Tickle. Yes. Parson M’Neile—he isn’t yet a bishop, I hear——

Nutts. Why, no; but as they say there’s going to be a bishop made for Manchester, and as he’s at Liverpool, so very near the spot, he keeps himself prepared for the best. They do say he sleeps with his carpet-bag and shovel-hat by his bedside, all in readiness for an early train.

Tickle. A very provident parson. Well, they say he preached another sermon last Sunday about the Prince and his doings. In fact, it is reported that he intends to follow up his Royal Highness through the Court Circular. Last Sunday he compared him to Noah.

Nutts. As how?

Tickle. Why, because his Royal Highness was afloat in the royal yacht.
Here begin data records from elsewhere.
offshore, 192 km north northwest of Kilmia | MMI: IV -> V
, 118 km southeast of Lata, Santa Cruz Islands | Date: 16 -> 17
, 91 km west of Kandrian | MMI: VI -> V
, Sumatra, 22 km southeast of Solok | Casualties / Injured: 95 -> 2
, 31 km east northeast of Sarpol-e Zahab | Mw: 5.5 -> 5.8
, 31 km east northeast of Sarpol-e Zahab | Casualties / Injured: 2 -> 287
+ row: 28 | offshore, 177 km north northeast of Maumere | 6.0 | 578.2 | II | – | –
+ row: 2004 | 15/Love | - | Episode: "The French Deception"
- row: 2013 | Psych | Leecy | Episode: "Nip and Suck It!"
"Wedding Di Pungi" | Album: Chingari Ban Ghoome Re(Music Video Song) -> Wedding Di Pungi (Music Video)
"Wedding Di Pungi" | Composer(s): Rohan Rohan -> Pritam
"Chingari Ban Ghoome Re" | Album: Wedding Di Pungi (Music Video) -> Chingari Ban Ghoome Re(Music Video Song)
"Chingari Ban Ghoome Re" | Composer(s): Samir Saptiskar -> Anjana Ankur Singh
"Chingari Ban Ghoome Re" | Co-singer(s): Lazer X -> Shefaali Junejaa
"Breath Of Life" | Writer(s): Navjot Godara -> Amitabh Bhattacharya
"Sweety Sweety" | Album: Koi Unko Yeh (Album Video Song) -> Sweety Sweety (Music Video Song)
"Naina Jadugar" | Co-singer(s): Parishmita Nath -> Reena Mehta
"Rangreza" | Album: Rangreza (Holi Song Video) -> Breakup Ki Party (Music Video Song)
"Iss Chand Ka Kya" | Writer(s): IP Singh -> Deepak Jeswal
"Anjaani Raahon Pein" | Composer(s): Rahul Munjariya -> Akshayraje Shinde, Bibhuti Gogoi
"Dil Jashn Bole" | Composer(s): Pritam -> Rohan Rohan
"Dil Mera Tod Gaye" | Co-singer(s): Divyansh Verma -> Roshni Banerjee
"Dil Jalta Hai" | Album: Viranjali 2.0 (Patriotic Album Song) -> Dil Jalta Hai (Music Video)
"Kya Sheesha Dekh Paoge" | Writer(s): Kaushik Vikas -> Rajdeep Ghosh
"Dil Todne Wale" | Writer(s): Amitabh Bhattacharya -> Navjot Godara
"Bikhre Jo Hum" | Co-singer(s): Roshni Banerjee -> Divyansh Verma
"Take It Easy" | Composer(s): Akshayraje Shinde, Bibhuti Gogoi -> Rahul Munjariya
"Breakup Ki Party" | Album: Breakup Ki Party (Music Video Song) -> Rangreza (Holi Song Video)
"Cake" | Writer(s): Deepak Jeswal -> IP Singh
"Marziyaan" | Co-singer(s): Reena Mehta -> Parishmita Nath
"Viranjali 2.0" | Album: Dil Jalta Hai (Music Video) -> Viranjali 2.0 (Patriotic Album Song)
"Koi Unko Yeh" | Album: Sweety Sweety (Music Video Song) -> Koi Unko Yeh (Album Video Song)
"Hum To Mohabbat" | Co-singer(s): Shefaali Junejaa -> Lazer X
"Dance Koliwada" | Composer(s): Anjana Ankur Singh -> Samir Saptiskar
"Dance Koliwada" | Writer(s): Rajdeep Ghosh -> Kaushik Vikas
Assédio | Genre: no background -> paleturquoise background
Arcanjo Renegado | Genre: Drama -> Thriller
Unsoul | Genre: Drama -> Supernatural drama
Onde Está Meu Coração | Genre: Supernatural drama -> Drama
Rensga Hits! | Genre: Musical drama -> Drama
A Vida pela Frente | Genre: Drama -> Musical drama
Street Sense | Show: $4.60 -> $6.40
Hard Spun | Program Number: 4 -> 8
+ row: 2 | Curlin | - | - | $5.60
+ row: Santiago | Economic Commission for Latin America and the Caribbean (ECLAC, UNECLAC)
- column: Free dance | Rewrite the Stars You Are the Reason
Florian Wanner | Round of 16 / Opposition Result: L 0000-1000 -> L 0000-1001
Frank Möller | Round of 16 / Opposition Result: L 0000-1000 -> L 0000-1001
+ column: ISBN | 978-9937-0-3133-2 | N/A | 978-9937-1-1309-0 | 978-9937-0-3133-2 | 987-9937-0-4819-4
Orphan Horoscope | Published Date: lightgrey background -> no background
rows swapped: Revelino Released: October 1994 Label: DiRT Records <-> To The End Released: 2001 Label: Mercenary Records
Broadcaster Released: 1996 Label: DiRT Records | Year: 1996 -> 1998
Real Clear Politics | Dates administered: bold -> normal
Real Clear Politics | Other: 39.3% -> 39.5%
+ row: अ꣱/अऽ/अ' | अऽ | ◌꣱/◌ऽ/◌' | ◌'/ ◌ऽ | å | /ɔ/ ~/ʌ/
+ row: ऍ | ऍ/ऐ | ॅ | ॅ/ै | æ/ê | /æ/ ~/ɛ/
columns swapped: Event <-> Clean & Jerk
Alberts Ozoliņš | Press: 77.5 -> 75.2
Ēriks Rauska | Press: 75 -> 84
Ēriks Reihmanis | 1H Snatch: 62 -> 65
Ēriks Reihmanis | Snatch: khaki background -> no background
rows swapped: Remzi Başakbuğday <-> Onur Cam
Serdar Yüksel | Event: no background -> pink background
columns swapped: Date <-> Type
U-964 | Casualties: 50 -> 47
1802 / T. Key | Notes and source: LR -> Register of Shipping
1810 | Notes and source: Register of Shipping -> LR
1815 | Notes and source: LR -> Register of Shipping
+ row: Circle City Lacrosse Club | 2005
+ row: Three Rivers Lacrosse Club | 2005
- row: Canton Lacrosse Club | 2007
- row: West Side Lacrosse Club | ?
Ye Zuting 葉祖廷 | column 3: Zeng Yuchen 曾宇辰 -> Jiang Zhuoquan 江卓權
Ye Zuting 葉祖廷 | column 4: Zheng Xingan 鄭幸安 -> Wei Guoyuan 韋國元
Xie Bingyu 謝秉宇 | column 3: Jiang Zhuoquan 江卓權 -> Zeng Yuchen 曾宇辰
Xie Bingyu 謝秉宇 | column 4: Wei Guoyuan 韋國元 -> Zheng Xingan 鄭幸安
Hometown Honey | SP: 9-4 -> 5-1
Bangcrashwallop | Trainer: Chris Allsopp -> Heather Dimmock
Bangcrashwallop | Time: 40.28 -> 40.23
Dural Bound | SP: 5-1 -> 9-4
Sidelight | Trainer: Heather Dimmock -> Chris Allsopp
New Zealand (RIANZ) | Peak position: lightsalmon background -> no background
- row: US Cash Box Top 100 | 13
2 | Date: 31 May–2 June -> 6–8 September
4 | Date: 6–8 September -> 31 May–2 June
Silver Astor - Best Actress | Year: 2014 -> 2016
Bless you! he showed how the Prince was Noah, and how the Victoria and Albert was nothing more than the ark, holding the hopes of the world; and how the precious children were Ham, Shem, and Japheth, and how the ark held two of every living thing.

Tickle. Well, I can’t say about that; but if Parson M’Neile told men all the beasts in the ark was, St Jude’s could answer for one of the “creeping things.”

Chapter V.

Tickle. (With newspaper.) Well, it’s a shocking thing, isn’t it, when we read of babbies, left by things as call themselves their mothers, on highways and door-steps, and in all sort of places, exposed, I b’lieve they call it, to the elements and the severity of the season. It’s a little bad o’ such parents, isn’t it, Mr Nutts?